We were inspired the number of food borne illnesses caused by restaurants, which are more then double the number cases at a private house. We were also inspired by, how many of us are unable to think of recipes at the top of our heads when we cook.
What it does
Our website has two main functions. First, the user can input what ingredients they have and get a recommendation of what recipes they can make in a particular cuisine. Our second feature is takes in a violation description and an inspection score and outputs whether or not it is a good restaurant.
How I built it
We built the website using HTML, Java and Python.
Challenges I ran into
Halfway through building our website, we doubted the usefulness of our website. However, we realized that the refrigerator dilemma is a widespread, everyday issue and that the restaurants' ratings could provide potential businesspeople valuable information on where they should build their startups based on the popularity - a factor affected by the ratings of buildings nearby - of each area. We also ran into several problems trying to learn new languages and APIs but, with the support of the mentors, persevered and created a product.

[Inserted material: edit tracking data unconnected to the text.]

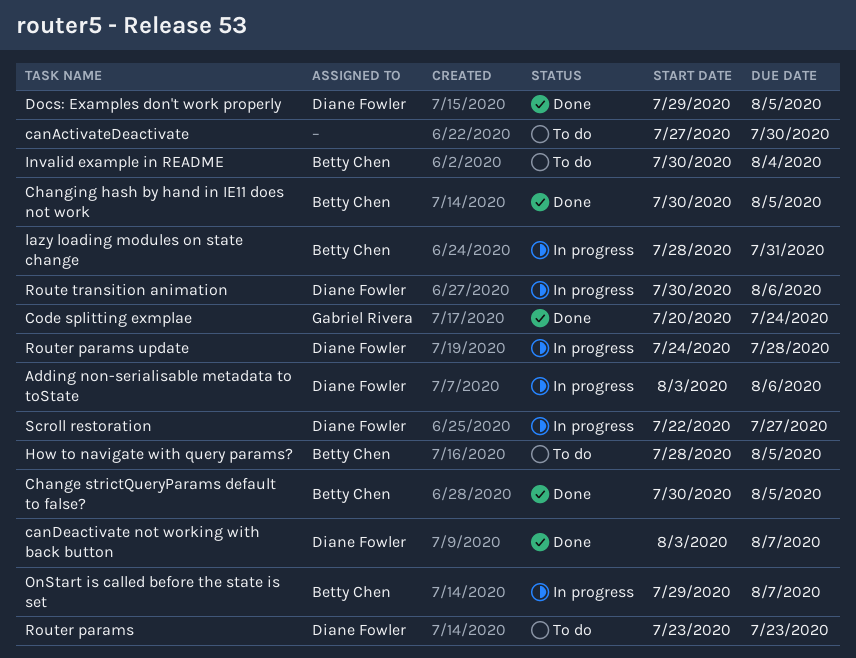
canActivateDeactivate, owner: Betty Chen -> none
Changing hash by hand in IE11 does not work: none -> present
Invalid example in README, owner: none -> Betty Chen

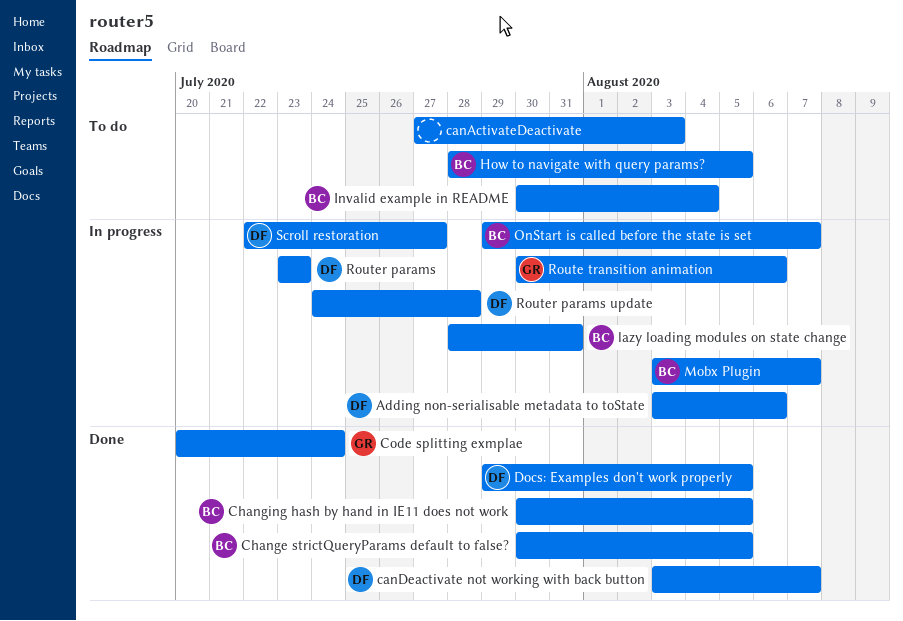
canActivateDeactivate, due: Jul 30 -> Aug 3
Mobx Plugin: none -> present
Route transition animation, owner: Diane Fowler -> Gabriel Rivera
Router params, status: To do -> In progress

Accomplishments that I'm proud of
We are satistfied that we managed to expand our knowledge on building websites with HTML and CSS. We also dabbled in Python while trying to use Machine Learning and R while creating our heat map.
What I learned
We learned much of the information we listed above on-the-spot today. For instance, some of us had no idea how to use APIs; others had no idea what APIs were!
What's next for Foods
We want to broaden our views by offering more recipes to users and supplying them with more options for restaurants. We also want to be able to utilize all the data we were offered by the John Snow Labs spreadsheets by using Machine Learning, and we want to we able to add a scanning feature to use image detection for the inside of the refrigerator.